Comunicato Stampa 04 settembre 2017

Come era nel programma della Provincia autonoma di Trento, domenica 3 settembre 2017 i politici e tecnici hanno effettuato la demolizione con esplosivo di una parte del diedro ora definito “pericoloso” e non più “pericolante”.
Non facendone un fatto personale, si evince che chi gestisce il potere politico e tecnico non può che scontatamente scrivere che tutto è andato bene e che meglio di cosi non sarebbe stato possibile fare.
Tutta la storia concreta di questo masso “pericoloso”, a nostro avviso ha invece evidenziato tutta l’incapacità di dialogo degli amministratori comunali e provinciali con la comunità moriana e quale sia la capacità progettuale dei suoi tecnici.
Nel comunicato della PAT delle 29 righe totali solo 3,5 parlano del risultato dell’esplosione e concludono che il vallo tomo è stato utile in quanto ha fermato alcuni grossi massi.
Come si può osservare non viene fatta alcuna considerazione che porti a sostenere la loro progettazione e confutare quella proposta dal comitato.
Fermandoci alla precisa descrizione dei soli risultati di questa esplosione, per amore di verità, si ritiene opportuno portare alla conoscenza dei cittadini di Mori che l’esplosione non ha assolutamente demolito quanto previsto e si può osservare che sono rimasti ben solidamente fissati alla roccia alcuni massi di significative dimensioni, che dimostrano la presenza di un cuore di roccia che tratteneva con buona stabilità la parte di ammasso demolito a tal punto che non hanno provveduto al loro disgaggio manuale, prima di chiudere le operazioni.
Si segnala che la rete di elevate prestazioni che bloccava il tronco centrale dell’ammasso e le funi di acciaio orizzontali che la trattenevano, sono state demolite e si sono accartocciate sul lato destro dell’ammasso.
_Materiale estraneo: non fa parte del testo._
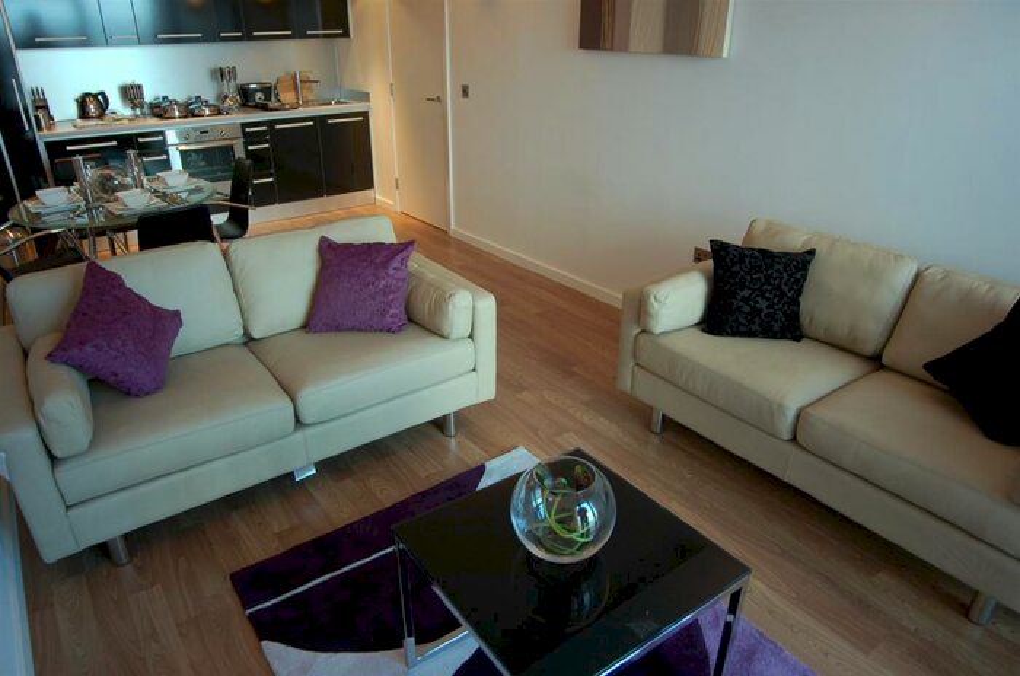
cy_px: 338
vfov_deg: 56.0
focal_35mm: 22
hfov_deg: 77.4
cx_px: 510
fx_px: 636
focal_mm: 15
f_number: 3.5
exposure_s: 1/40
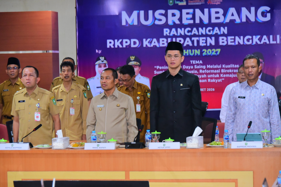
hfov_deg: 15.2
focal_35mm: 135
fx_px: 1054
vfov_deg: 10.2
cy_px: 94
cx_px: 140
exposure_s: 1/200
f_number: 5.6
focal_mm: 135
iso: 6400
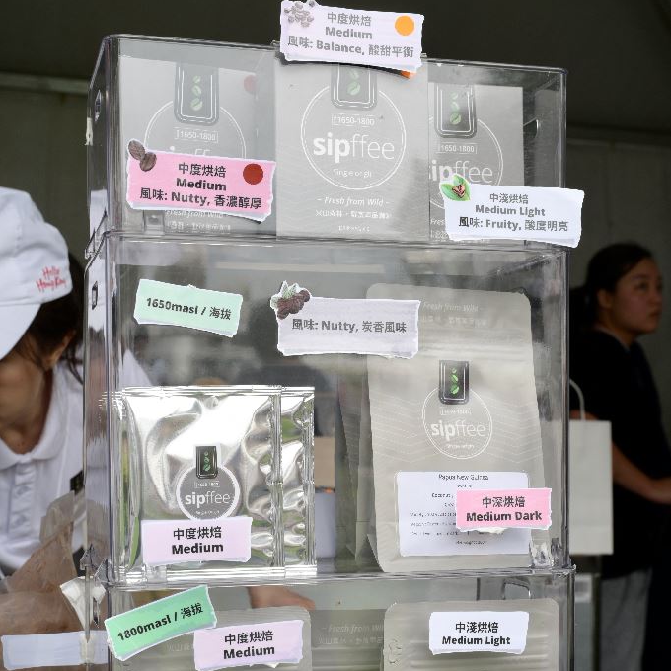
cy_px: 422
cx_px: 336
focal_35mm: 55
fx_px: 1206
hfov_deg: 31.1
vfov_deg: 30.9
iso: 320
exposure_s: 1/125
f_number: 9
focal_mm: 43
Le funi si sono staccate/tranciate e sfilandosi dalla rete sono rimaste penzolanti sul lato sinistro dello stesso. L’ammasso centrale è stato quindi sollecitato e la sua stabilità per il proseguo sicuramente più ridotta.
Al contrario di quanto dichiarato, ci limitiamo a dire che i risultati di questa prima esplosione provano che il vallo tomo si è dimostrato inutile. Dalle registrazioni della esplosione si osserva che dei pochi massi transitati oltre la strada per Mori Vecchio, la metà si sono fermati nelle fratte rimaste, mentre i pochi che hanno proseguito ( per inciso 2) sono arrivati al tomo per il solo motivo che sono state precedentemente distrutte le fratte finali per fare lo scivolo(vallo)di circa 30 m. con effetto acceleratore della loro velocità.
Non sappiamo se per assoluta smemoratezza o altro, le modalità operative delle ditte appaltatrici sembrano essersi scostate sensibilmente dai divieti imposti dalle relazioni e perizie geologiche prodotte dai tecnici ingaggiati dalla PAT. Infatti sulla base di quanto affermato dal consulente di parte Professor Ing. Barla e ribadito più volte anche dallo stesso sindaco Barozzi il masso /diedro era intoccabile in quanto classificato con coefficiente di stabilità prossimo ad 1, ossia instabile. Per un confronto corretto fra le due ipotesi progettuali, quella dei tecnici del comitato, con curriculum professionale di esperienza sicuramente non minore dei tecnici provinciali, accettando per vero quanto affermato dagli esperti di parte PAT, prevedeva l’intervento di stabilizzazione dell’ammasso con rete e funi con una qualità molto maggiore e prudenziale rispetto a quella realizzata. Alla fine dell’intervento potremo compiutamente esprimerci se la relazione era corrispondente al vero o meno.
Che tale stabilizzazione sia stata la replica esecutiva di quanto proposto dal comitato, lo ha riconosciuto lo stesso assessore Mellarini nel pubblico dibattito di presentazione dell’intervento di demolizione.
È importante ribadire che il nostro intervento demolitivo non era fatto con esplosivo ma con demolizione controllata meccanica o espansione chimicofisica, con dimensioni dei blocchi idonee per essere arrestati a valle dentro il sottostante tratto boscato, tramite un rilevato fatto con gabbie scatolari in rete altamente resistente e riempito dai detriti del pendio risagomato, che si sarebbe rinaturalizzato. Si sarebbe evitata tutta la devastazione che in parte domenica abbiamo osservato, il mantenimento di tutti gli storici terrazzamenti e la messa in sicurezza di oltre 30.000 mq di area nella quale passano molti percorsi storici per Montalbano e Nomesino.